The lack of consensus may also be confounded by nutrigenomic interactions. Flavonoid-type may differentially affect the pathways of LDL by gene activation and enzyme regulation.14 Epigallocatechin gallate (EGCG), a flavan-3-ol, and hesperetin, a flavanone, each have a specific role in inhibiting the intracellular accumulation of oxidized LDL in human cells.14 Future studies should consider the possibility of ethnically-specific polymorphisms interacting with flavonoids in regulating cholesterol metabolism.
The data presented here should be considered preliminary since the sample size was modest and the study was collected at a single time point. These results suggest randomized control studies aimed at improving cholesterol with foods or supplements containing flavonoids are warranted. In consideration of safety, flavonoids in supplemental form (beyond the normal dietary intake) would require evaluating the kinetics and toxicity with respect to botanical-drug interactions, dosage level and the matrix (additional ingredients in the supplement).27
The current study had several limitations. First, it was a single time point, and causal relationship between flavonoids and serum cholesterol could not be established. Second, flavonoid types and amounts were based on analysis of a FFQ which was obtained by self-report. Self-reported food data may be under or over-reported. In addition, the intrinsic (bioavailability) and extrinsic (environmental) factors of the flavonoids varied and were not measured.

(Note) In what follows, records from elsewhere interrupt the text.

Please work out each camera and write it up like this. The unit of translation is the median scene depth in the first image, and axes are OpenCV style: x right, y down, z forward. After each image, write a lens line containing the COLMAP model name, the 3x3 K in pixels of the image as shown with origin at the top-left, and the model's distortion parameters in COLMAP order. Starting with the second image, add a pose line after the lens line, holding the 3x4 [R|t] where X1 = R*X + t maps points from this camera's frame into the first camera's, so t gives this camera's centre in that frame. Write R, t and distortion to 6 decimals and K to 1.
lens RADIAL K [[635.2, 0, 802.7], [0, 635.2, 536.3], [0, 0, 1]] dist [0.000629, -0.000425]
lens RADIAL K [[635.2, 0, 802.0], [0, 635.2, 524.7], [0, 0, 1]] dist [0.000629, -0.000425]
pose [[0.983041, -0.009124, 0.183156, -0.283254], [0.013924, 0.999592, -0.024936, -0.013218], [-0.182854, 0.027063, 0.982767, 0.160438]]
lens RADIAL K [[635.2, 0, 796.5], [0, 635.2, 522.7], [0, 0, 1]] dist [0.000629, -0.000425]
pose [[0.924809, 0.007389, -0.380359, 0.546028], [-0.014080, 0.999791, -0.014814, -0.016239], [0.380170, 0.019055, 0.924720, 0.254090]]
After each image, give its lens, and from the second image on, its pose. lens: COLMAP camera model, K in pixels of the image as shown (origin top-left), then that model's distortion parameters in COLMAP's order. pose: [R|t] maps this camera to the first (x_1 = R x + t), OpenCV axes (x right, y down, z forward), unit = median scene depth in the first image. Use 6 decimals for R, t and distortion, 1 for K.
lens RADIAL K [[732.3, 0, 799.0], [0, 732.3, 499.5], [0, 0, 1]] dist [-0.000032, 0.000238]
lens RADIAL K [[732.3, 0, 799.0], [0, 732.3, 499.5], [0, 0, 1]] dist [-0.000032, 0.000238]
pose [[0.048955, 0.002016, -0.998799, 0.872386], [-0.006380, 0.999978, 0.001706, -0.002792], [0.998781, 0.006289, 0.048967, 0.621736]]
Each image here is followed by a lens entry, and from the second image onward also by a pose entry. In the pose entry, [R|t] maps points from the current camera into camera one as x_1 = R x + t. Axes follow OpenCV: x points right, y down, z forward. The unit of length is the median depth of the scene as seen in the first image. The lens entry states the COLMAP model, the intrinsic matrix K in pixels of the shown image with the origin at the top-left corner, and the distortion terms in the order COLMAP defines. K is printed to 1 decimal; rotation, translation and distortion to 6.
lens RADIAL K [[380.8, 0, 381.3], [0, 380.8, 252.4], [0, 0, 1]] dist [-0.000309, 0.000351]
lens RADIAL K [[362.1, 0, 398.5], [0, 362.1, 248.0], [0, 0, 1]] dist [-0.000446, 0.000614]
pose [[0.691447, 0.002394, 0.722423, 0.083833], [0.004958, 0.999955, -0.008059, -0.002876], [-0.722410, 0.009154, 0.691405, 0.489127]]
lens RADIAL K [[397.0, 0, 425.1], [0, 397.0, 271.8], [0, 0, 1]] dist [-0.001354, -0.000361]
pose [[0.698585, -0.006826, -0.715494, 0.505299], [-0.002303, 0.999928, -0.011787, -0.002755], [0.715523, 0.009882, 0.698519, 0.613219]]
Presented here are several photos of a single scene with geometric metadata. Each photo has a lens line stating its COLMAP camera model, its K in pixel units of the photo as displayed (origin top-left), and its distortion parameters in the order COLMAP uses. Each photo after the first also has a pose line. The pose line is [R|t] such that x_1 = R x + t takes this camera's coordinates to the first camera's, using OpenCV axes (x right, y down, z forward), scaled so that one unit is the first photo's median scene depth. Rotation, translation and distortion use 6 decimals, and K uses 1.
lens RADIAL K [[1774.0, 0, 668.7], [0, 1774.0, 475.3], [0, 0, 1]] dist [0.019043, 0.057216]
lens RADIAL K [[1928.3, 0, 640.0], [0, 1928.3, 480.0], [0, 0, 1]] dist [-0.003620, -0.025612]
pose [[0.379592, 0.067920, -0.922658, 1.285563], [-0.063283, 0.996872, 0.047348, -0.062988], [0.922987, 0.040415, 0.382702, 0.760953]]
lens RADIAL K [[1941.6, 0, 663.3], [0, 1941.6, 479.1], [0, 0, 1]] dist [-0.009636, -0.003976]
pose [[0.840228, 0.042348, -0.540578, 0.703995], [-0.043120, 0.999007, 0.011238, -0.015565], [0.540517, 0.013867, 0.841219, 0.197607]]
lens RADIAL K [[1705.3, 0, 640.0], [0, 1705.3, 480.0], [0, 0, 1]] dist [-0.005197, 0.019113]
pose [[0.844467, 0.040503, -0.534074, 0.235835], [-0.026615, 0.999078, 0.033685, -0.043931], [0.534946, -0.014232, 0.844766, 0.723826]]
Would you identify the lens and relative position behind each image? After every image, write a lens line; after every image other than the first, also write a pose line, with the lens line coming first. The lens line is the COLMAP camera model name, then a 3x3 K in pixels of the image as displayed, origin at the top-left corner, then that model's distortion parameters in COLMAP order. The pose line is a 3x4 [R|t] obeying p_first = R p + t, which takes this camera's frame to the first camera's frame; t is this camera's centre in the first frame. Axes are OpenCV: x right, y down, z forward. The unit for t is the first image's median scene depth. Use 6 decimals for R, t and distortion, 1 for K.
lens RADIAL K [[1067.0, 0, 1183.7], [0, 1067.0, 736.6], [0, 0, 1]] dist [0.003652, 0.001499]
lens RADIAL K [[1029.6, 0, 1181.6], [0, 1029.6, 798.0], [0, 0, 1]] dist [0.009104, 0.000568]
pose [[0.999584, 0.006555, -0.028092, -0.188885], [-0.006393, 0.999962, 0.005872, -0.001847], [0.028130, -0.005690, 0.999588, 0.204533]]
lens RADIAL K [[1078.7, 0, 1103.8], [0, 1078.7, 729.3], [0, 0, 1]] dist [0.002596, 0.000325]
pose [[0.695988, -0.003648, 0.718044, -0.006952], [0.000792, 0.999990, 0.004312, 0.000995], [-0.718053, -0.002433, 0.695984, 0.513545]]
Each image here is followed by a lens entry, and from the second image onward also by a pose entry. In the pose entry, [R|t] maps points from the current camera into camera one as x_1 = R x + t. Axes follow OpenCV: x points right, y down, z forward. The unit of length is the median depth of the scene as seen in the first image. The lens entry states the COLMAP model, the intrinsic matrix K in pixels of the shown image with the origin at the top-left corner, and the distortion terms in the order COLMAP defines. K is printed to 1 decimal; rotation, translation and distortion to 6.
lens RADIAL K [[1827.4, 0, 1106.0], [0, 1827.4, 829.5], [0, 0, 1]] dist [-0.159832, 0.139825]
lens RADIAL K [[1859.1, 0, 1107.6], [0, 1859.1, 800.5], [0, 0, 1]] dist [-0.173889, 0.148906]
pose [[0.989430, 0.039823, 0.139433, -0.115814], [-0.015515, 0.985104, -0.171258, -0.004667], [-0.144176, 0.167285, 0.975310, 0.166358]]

This data showed differences in consumption of several flavonoid types between ethnicity and disease state (with or without type 2 diabetes). Dietary flavonoids were associated differently with HDL and LDL by diabetes status but not ethnicity. To its merit, the present study adds much needed epidemiological data for two Black ethnicities. Haitian- and African- Americans are likely to have different dietary preferences and nutrigenomics. Another novel aspect of this study was the comparison of Blacks with and without type 2 diabetes with respect to flavonoid intake and the association with HDL and LDL.